Mark Bocek is now the unofficial number one lightweight in Canada. Last week’s UFC 145 showdown with John Alessio was hyped in the Great White North as the showdown of the top two Canadian 155’ers in all of mixed martial arts and the two put on a scintillating display, with Bocek’s superior grappling being the difference maker. Being propelled ever higher in the UFC’s deepest division, Bocek recently joined MMASucka to discuss the Alessio fight and where he goes from here.
While Bocek was dominant in his UFC 145 outing, he is quick to show respect to his fellow Canuck and lightweight warrior Alessio, saying that Alessio’s record “speaks for itself” and crediting Alessio’s wealth of experience in guiding him through the fight. When asked to break down the fight, Bocek is philosophical:
I expected him to take his strength to my weaknesses and I tried to do the same, vice-versa. I expected him to keep the fight standing and work angles, kind of in and out trying to pop me in the mood my objective was to cut their cage off and try and turn it around into more of a wrestling match. In previous fights it seemed to be one of his weaknesses. Round one went exactly as planned, I wish round two and three had been a little more like round one but his experience showed.
The win was Bocek’s second straight after dropping a decision loss to current champion Benson Henderson at the inaugural Toronto UFC show. With his record and skill set, Bocek sees himself as “definitely inside the top 10” and holds out hopes that Henderson defeats Edgar again, setting up a rematch for the title somewhere down the line.

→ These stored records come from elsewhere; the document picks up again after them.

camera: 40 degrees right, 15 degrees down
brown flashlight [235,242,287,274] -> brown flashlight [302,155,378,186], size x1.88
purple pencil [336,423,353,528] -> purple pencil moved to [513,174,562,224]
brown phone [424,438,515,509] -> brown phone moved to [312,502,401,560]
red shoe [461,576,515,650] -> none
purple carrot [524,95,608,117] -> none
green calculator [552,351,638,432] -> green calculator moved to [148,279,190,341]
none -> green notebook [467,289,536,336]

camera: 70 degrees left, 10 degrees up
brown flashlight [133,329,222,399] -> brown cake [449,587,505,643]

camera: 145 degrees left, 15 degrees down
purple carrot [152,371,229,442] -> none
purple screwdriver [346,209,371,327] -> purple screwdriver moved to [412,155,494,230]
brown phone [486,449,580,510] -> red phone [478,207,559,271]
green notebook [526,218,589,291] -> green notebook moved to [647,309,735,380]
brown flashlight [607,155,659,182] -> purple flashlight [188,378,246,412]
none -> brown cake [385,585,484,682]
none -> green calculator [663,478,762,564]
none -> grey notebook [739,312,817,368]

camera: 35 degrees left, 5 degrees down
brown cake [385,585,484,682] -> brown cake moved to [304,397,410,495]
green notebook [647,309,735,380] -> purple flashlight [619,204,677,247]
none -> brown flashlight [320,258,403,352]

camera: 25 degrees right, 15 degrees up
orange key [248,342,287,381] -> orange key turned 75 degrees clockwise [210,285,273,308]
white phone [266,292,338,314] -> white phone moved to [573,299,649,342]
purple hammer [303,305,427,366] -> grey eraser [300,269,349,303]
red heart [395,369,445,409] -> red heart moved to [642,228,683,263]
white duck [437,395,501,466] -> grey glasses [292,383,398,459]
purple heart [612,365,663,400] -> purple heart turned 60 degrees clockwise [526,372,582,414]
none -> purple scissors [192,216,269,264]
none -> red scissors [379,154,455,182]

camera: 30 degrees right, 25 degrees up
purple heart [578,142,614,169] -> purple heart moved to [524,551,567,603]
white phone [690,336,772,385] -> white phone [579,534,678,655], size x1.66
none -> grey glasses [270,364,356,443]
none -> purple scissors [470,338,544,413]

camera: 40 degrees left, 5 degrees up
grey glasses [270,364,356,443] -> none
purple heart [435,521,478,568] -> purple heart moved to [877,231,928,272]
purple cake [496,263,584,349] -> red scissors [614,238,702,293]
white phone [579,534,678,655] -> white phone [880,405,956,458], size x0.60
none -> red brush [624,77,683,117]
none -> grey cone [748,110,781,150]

I think it’s going to be worse for Frankie the second time around I think this is going to be the fight that moves him to 145. [Facing Benson again], I’ll be coming in better shape with a better game plan. I don’t want to reveal too many secrets. If we face him again I would be a better version of myself, I will be in better shape, I would use a little bit of a different strategy. That being said, he is a handful for anybody and he’s a very big lightweight in contrast to the other lightweights. He doesn’t gas, that’s why he’s an interesting fight for anybody.That’s why I predicted he would beat Edgar but he’s beatable.
With UFC 145 in his rear-view mirror, the talk turns to the future. With UFC hyping three cards in Canada this year, it’s logical that Bocek would find himself on one of them. When asked to pick one, the Woodbridge, ON (a suburb of Toronto) native quickly speaks up for his hometown and provincial capital.
I’m looking at Toronto. I’d like to get on that card, absolutely. My body is a little banged up actually so Calgary is just a little too early for me. Right now I just really need to recover and work on my weak areas and come back strong for Toronto.
When asked to pick out an opponent, the name on Bocek’s mind is decorated Greco-Roman wrestler and outspoken American politico Jacob Volkmann. Volkmann has currently won five straight in the lightweight division, and Bocek envisions an interesting battle between the two grapplers. He stays out of political discourse though, but does joke that he may make a “Bocek for Prime Minister” t-shirt should the fight get made.
I think a very underrated opponent is Jacob Volkmann. If he wins his next fight against Paul Sass, he might be [a good choice]. He’s not a big name like the others but he’s a lot more dangerous than people realize. He could make a lot of competitive fighters look bad. He’s a good Greco guy, he’s physically strong. He doesn’t have the best striking but it’s good enough to get into a Greco situation. They just need to keep the microphone away from him.
Crowding the MMA headlines lately has been the Aistair Overeem fiasco and the resulting discourse on performance enhancing drugs. The all-natural Bocek admits that PED’s are a significant problem in the sport, and supports random testing as a deterrent to those who cheat.
There’s definitely got to be some type of punishment. You can put any twist on it want. I’m no doctor I just think if your doctor’s telling you you need to be on TRT and you need to be on medical marijuana, you shouldn’t be fighting. He wasn’t under license at the time, he’s trying to flee the building over another series of testing, it makes you wonder about everyone else. I would think one year punishment for a guy like Overeem.
I think it’s a problem in every division. I think it’s just kind of become part of the sport. Definitely random testing could change or fix that. As you see with Overeem, he really wasn’t expecting that but it’s a part of any sport really. Any Olympic sport as well.
The unofficial Canadian lightweight champion will now turn his focus to attaining official UFC gold, and to score a victory for committed natural athletes everywhere.